De discussion en renvois, la première affaire était jugée à 9h45. Et elle n’était pas des plus claires contrairement aux apparences. Fait habituel à Mayotte, S.M. était accusée d’avoir fait travailler sur un chantier des ouvriers non déclarés, dont un était en situation irrégulière. Mais tous ne sont pas concernés par un chef d’accusation qu’il faudrait reciter dans son ensemble. La substitut du procureur Laurence Prampart souhaite un renvoi, qu’elle n’obtiendra pas, « cela fait plus de deux ans que l’affaire est renvoyée ! », s’agace Philippe Ballu.
Fundi et sur-fundi
Celle qui est directrice d’école primaire veut être jugée, elle comparaît donc volontairement. Elle évoque ce chantier lancé en novembre 2014 à Mtsangamouji, et qu’elle ne peut gérer, « j’ai donc délégué à mon mari, entrepreneur du BTP. » Mais lors d’un contrôle, la Direction du travail (Dieccte) constate une absence de déclaration d’embauche préalable. Interrogés, les 6 ouvriers déclarent qu’on leur a indiqué qu’ils se partageraient 12.000 euros au total. Ils ont déjà reçu 7.000 euros. « Avec ces méthodes, vous économisez 19.000 euros », raille le juge.

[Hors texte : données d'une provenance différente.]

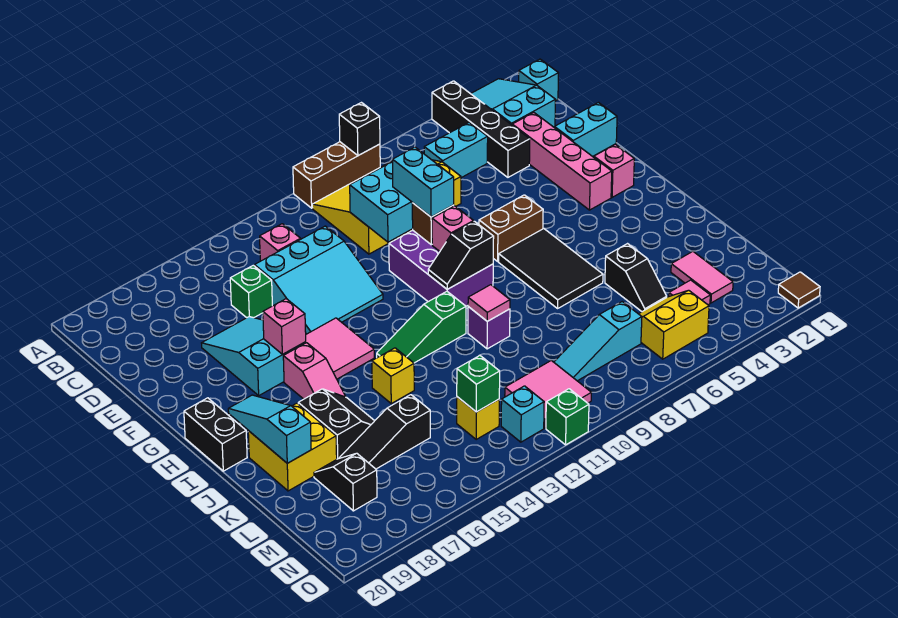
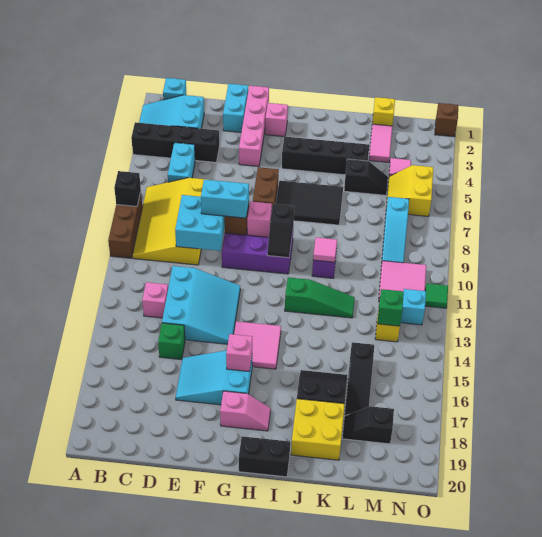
pink brick D3:G3 level 1 -> pink brick F1:F4 level 1
none -> black brick H4:K4 level 1
pink slope H16:I16 level 1 top H -> pink slope G18:H18 level 1 top G
green slope I11:I13 level 1 top 11 -> green slope I12:K12 level 1 top I
cyan slope I19:K19 level 2 top K -> none
yellow brick J14 level 1 -> yellow brick L1 level 1
pink tile L3:M3 level 1 -> pink tile L2:L3 level 1
brown tile O1 level 1 -> brown brick O1 level 1
green brick O11 level 1 -> green tile O11 level 1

Mais finalement, la Dieccte constate que 3 déclarations d’embauche ont bien été délivrées par Univers Construction, l’entreprise de Bâtiment de son mari. La difficulté pour la collégialité de juges sera de prouver que S.M. gérait bien le chantier, et non son mari : « Vous avez vous-même payé des primes Ramadan ! », mais elle explique que son mari était à cette époque en voyage d’affaires.

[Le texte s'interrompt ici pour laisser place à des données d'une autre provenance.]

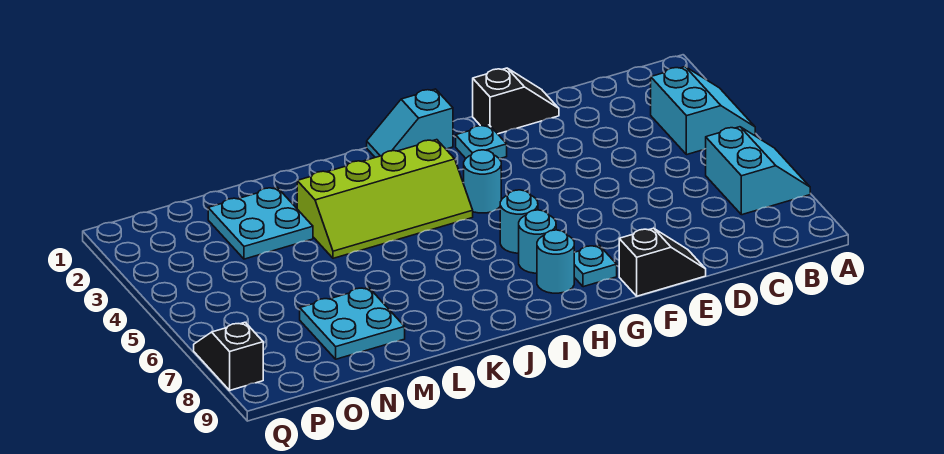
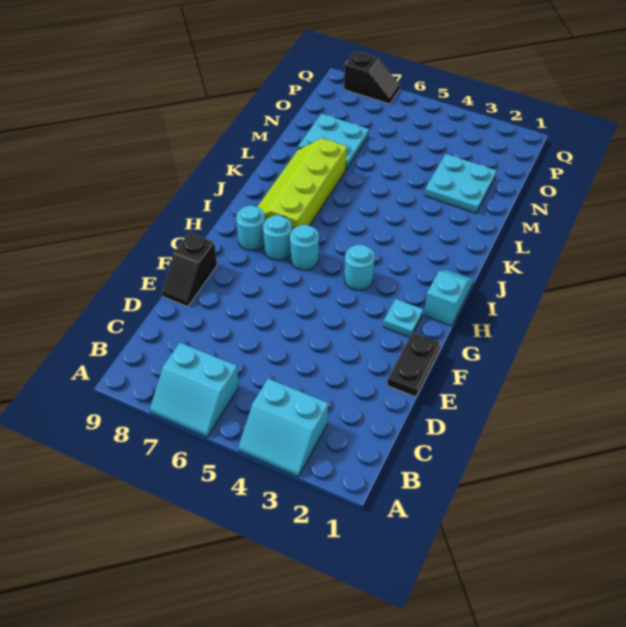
black slope E1:F1 level 1 top F -> black plate E1:F1 level 1
cyan plate G8 level 1 -> none
lime slope I3:L4 level 1 top 3 -> lime slope I7:L8 level 1 top 7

Les quatre ouvriers sont à la barre, ils se constituent partie civile, c’est à dire qu’ils peuvent demander réparation en raison d’un préjudice subi. Le premier demandera 1.000 euros, le second 1.500 euros, estimant qu’il est foundi (conseiller) dans l’histoire, et, tant qu’à faire, les 2 autres lui emboiteront le pas, « vous avez donc tous le niveau de qualification ‘fundi’ », ironise Philippe Ballu.

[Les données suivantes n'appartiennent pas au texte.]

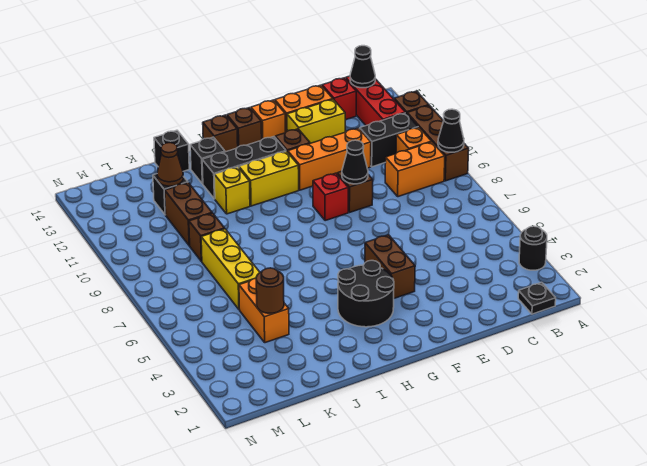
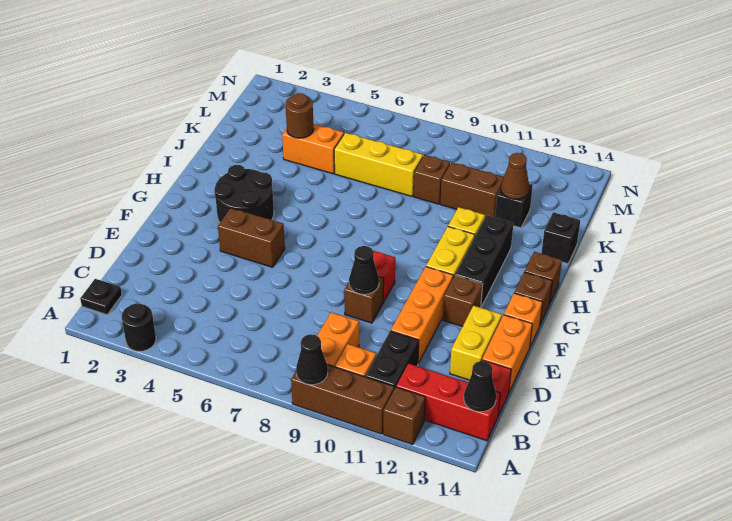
black brick I13 level 1 -> none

Non déclaré « pour raisons personnelles »
Sauf qu’en creusant un peu, il s’aperçoit que l’un d’entre eux travaille déjà à la Colas, et qu’il délègue à deux autres pendant la semaine. L’un d’entre eux n’a jamais voulu être déclaré, il avance « des raisons personnelles », qu’il refuse de détailler à la barre, malgré les demandes des juges.
Si l’instigatrice du chantier est bien S.M., il va falloir préciser la part de responsabilité de son mari, et celle de celui qui apparaît comme un contremaître qui a lui-même contacté les ouvriers. Les 4 hommes s’agitent sur le banc, contestent leur déclaration enregistrée pourtant par un gendarme mahorais, qui a mené l’interrogatoire dans leur langue, sentent que le vent ne tourne pas en leur faveur : « Nous voulons un avocat ! Nous voulons que le procès soit renvoyé ! », finissent-ils par dire alors qu’une bonne heure s’est déjà écoulée.
« Bruits de gravier »
Le juge les rassure, « vous ne risquez pas d’être condamnés. Si vous avez peur pour vos droits, vous pouvez réclamer au tribunal du travail. »
Le parquet ne s’exprimera pas, « je m’en remets au tribunal, la prévenue ayant souhaité comparaître volontairement. »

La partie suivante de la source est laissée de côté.